The next thing I know, I’m being sent a shooting schedule, a couple of pages of social distancing protocols and directions to a golf course. I hate it when people say, “You’ve got no one but yourself to blame.” I always think: there must be someone.

“That was good,” the director says. “Maybe look around after you’ve picked it up, sort of defeated.”

“I can do that,” I say. My dog pulls at the lead to get away from me, because I’m dressed as Santa.

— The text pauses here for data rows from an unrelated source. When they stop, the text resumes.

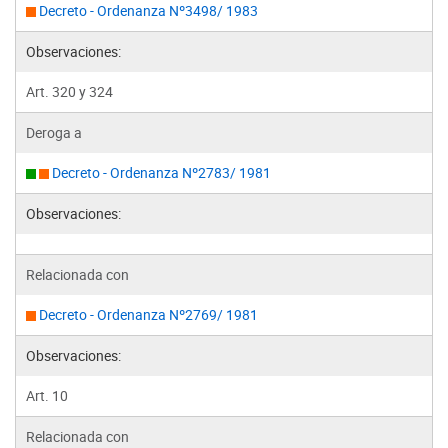
Decreto - Ordenanza Nº3498/ 1983
Observaciones:
Art. 320 y 324
Deroga a
Decreto - Ordenanza Nº2783/ 1981
Observaciones:
Relacionada con
Decreto - Ordenanza Nº2769/ 1981
Observaciones:
Art. 10
Relacionada con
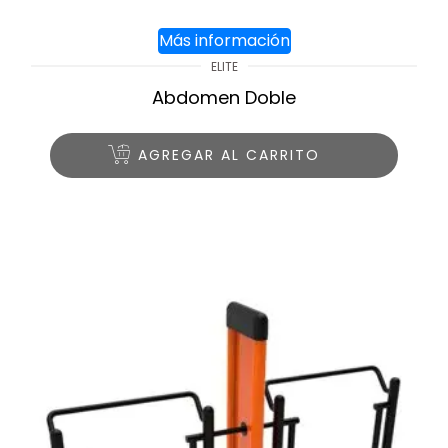
Más información
ELITE
Abdomen Doble
AGREGAR AL CARRITO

“And a bit slower on the walk up this time,” he says.

“What about the glasses?” I say. “Does it look weird with me wearing glasses?”

“The glasses are good,” the director says. “The glasses are funny.”

“I don’t have a sense of humour about myself, so…”

“Come on!” a voice shouts. I turn to see the accordion player standing 20 metres away. He is also dressed as Santa, accompanied by a dog the size of a reindeer. His arms are folded across his round Santa belly, which shakes when he laughs, like a bowl full of jelly.